BEGIN

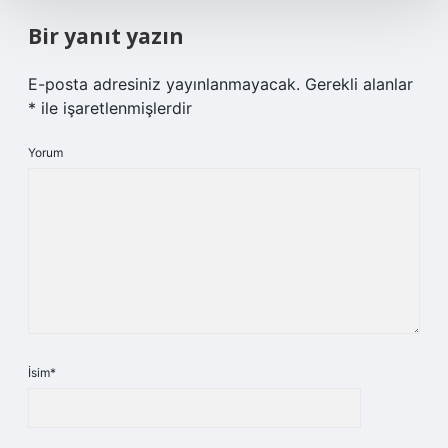
Bir yanıt yazın
E-posta adresiniz yayınlanmayacak.
Gerekli alanlar
*
ile işaretlenmişlerdir
Yorum
İsim*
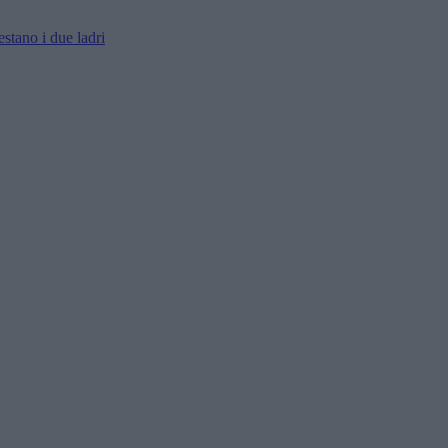
estano i due ladri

END

→ What to produce
Word for word, retype the lines from the one that contains "Gerekli alanlar" through the final line of the data, both ends included, excluding pictures.

→ Task response
Gerekli alanlar
*
ile işaretlenmişlerdir
Yorum
İsim*
estano i due ladri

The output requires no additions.